Loyal Lewis Roll of Honour
Nurse Catherine MacIver (centre) pictured in the 'Loyal Lewis' Roll of Honour. Scottish First World War rolls of honour contained listings of casualties and those who died while on active service
© National Library of Scotland

Recruits came from far and wide. Catherine MacIver hailed from the Hebrides. She had been the first nurse appointed to Lewis Hospital in Stornoway, and was working as a district nurse in Kenmore, Perthshire before arriving at Wrest.

Kathleen Adair was from County Carlow in Ireland and came to Wrest from the South Devon and East Cornwall Hospital in Plymouth, whilst Gwendolen Dorrien-Smith was from Tresco Abbey on the Isles of Scilly.

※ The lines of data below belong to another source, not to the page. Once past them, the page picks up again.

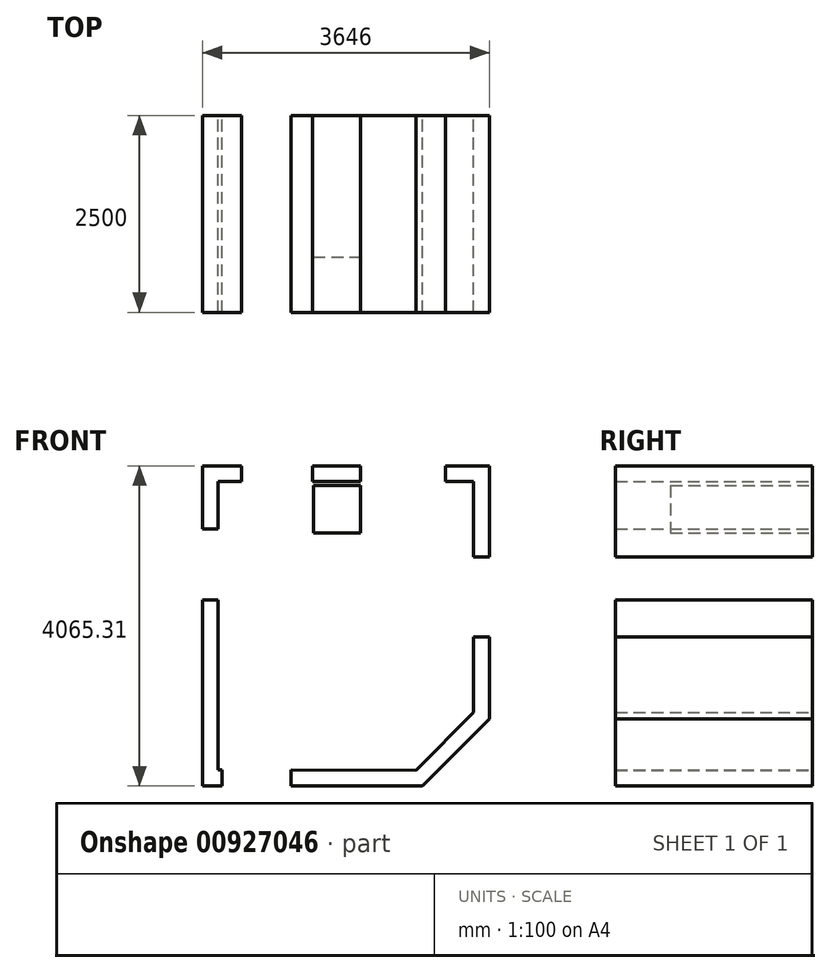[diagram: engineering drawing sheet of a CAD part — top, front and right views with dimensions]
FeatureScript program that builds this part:
annotation { "Feature Type Name" : "Feature", "Feature Type Description" : "" }
export const myFeature = defineFeature(function(context is Context, id is Id, definition is map)
    precondition{}
    {
        {
            var Q0;
            Q0=qCreatedBy(makeId("Front.planeOp"),FACE);
            var sketch = newSketch(context, id + "F0", { "sketchPlane" : qUnion([Q0])});
            skLineSegment(sketch, "E0", {"start": v(0, 0) * mm, "end": v(300, 0) * mm});
            skLineSegment(sketch, "E1", {"start": v(300, 0) * mm, "end": v(1200, 0) * mm, "construction": true});
            skLineSegment(sketch, "E2", {"start": v(1200, 0) * mm, "end": v(1810, 0) * mm});
            skLineSegment(sketch, "E3", {"start": v(1810, 0) * mm, "end": v(2886, 0) * mm, "construction": true});
            skLineSegment(sketch, "E4", {"start": v(2886, 0) * mm, "end": v(3246, 0) * mm});
            skLineSegment(sketch, "E5", {"start": v(3246, 0) * mm, "end": v(3246, -960) * mm});
            skLineSegment(sketch, "E6", {"start": v(3246, -960) * mm, "end": v(3246, -1974) * mm, "construction": true});
            skLineSegment(sketch, "E7", {"start": v(3246, -1974) * mm, "end": v(3246, -2934) * mm});
            skLineSegment(sketch, "E8", {"start": v(3246, -2934) * mm, "end": v(2515, -3665.3) * mm});
            skLineSegment(sketch, "E9", {"start": v(0, 0) * mm, "end": v(0, -600) * mm});
            skLineSegment(sketch, "E10", {"start": v(0, -3665) * mm, "end": v(0, -1500) * mm});
            skLineSegment(sketch, "E11", {"start": v(0, -600) * mm, "end": v(0, -1500) * mm, "construction": true});
            skLineSegment(sketch, "E12", {"start": v(2515, -3665.3) * mm, "end": v(925, -3665.1) * mm});
            skLineSegment(sketch, "E13", {"start": v(925, -3665.1) * mm, "end": v(50, -3665) * mm, "construction": true});
            skLineSegment(sketch, "E14", {"start": v(50, -3665) * mm, "end": v(0, -3665) * mm});
            skLineSegment(sketch, "E15.0", {"start": v(1200, 200) * mm, "end": v(1810, 200) * mm});
            skLineSegment(sketch, "E16.0", {"start": v(3446, 200) * mm, "end": v(3446, -960) * mm});
            skLineSegment(sketch, "E16.1", {"start": v(2886, 200) * mm, "end": v(3446, 200) * mm});
            skLineSegment(sketch, "E17.0", {"start": v(2597.86, -3865.3) * mm, "end": v(924.98, -3865.1) * mm});
            skLineSegment(sketch, "E17.1", {"start": v(3446, -3016.82) * mm, "end": v(2597.86, -3865.3) * mm});
            skLineSegment(sketch, "E17.2", {"start": v(3446, -1974) * mm, "end": v(3446, -3016.82) * mm});
            skLineSegment(sketch, "E18.0", {"start": v(-200, -3864.98) * mm, "end": v(-200, -1500) * mm});
            skLineSegment(sketch, "E18.1", {"start": v(49.98, -3865) * mm, "end": v(-200, -3864.98) * mm});
            skLineSegment(sketch, "E19.0", {"start": v(-200, 200) * mm, "end": v(300, 200) * mm});
            skLineSegment(sketch, "E19.1", {"start": v(-200, 200) * mm, "end": v(-200, -600) * mm});
            skLineSegment(sketch, "E20", {"start": v(300, 200) * mm, "end": v(300, 0) * mm});
            skLineSegment(sketch, "E21", {"start": v(-200, -600) * mm, "end": v(0, -600) * mm});
            skLineSegment(sketch, "E22", {"start": v(-200, -1500) * mm, "end": v(0, -1500) * mm});
            skLineSegment(sketch, "E23", {"start": v(49.98, -3865) * mm, "end": v(50, -3665) * mm});
            skLineSegment(sketch, "E24", {"start": v(925, -3665.1) * mm, "end": v(924.98, -3865.1) * mm});
            skLineSegment(sketch, "E25", {"start": v(3446, -1974) * mm, "end": v(3246, -1974) * mm});
            skLineSegment(sketch, "E26", {"start": v(3446, -960) * mm, "end": v(3246, -960) * mm});
            skLineSegment(sketch, "E27", {"start": v(2886, 200) * mm, "end": v(2886, 0) * mm});
            skLineSegment(sketch, "E28", {"start": v(1810, 200) * mm, "end": v(1810, 0) * mm});
            skLineSegment(sketch, "E29", {"start": v(1200, 200) * mm, "end": v(1200, 0) * mm});
            skSolve(sketch);
        }
        {
            var Q0;
            Q0 = qSketchRegion(id + "F0", true);
            extrude(context, id + "F1", {"entities" : qUnion([Q0]), "depth" : 2500 * mm, "offsetDistance" : 25 * mm});
        }
        {
            var Q0;
            Q0=qCreatedBy(makeId("Front.planeOp"),FACE);
            var sketch = newSketch(context, id + "F2", { "sketchPlane" : qUnion([Q0])});
            skLineSegment(sketch, "E30.bottom", {"start": v(1210, -50) * mm, "end": v(1810, -50) * mm});
            skLineSegment(sketch, "E30.top", {"start": v(1210, -650) * mm, "end": v(1810, -650) * mm});
            skLineSegment(sketch, "E30.left", {"start": v(1210, -50) * mm, "end": v(1210, -650) * mm});
            skLineSegment(sketch, "E30.right", {"start": v(1810, -50) * mm, "end": v(1810, -650) * mm});
            skSolve(sketch);
        }
        {
            var Q0;
            Q0 = qSketchRegion(id + "F2", true);
            extrude(context, id + "F3", {"entities" : qUnion([Q0]), "depth" : 1800 * mm, "offsetDistance" : 25 * mm});
        }
    });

There were even recruits from overseas, like Ellen Dobbie from Auckland, New Zealand and Lois Windeyer, who was Australian.

Wrest Park Hospital’s operating theatre was housed in the first floor bedroom over the entrance hall on the north side of the house.
© Private collection

Help Us Identify the Wrest Park Nurses

Detailed research has allowed us to tell the stories of some of the Wrest Park nurses, but there are many for whom we have no record, or just a name. We are calling for help from members of the public to help us identify these unknown women who made such a vital contribution.

'Being able to identify these nurses would help us better understand life at Wrest during the war, and the important role that women and country houses played in supporting the effort at home. It would be wonderful if the public could help us identify these forgotten women.'

Andrew Hann, English Heritage Properties Historian

Do you recognise any of the nurses in the photographs in this article? Do you know more about the lives of the women we have named? Are you aware of a family member who worked at Wrest Park during the First World War? If so, Wrest Park’s Volunteer History Team would love to hear from you. 

Get in Touch
Nurses help with the clean up effort after the Wrest Park fire
Nurses help with the clean up effort after the Wrest Park fire
© Image from a private collection

The end of an era

Wrest Park’s life as a hospital came to an abrupt end on 14 September 1916 when the mansion was badly damaged by fire. All 156 patients were safely evacuated, but the damage was so serious that it was not practical for the hospital to be reopened.

After leaving Wrest these women went their separate ways. After her brother’s death in November 1916, Nan Herbert succeeded to his titles becoming Baroness Lucas of Crudwell and Lady Dingwall. She sold Wrest Park in 1917, and, in the same year, married Lt-Col Howard Lister Cooper.

Nathalie Ridley helped her mother set up a benevolent fund for Russian soldiers, Sibyl Cockburn went back to her family in Hertfordshire, whilst Edith Taylor carried on in nursing until her retirement.

The hospital at Wrest Park was staffed by a diverse group of people, but for the short time they were there they shared the same experiences, the regimented routine and hard graft – but also the lighter moments and camaraderie. It would be an experience that few of them would ever forget.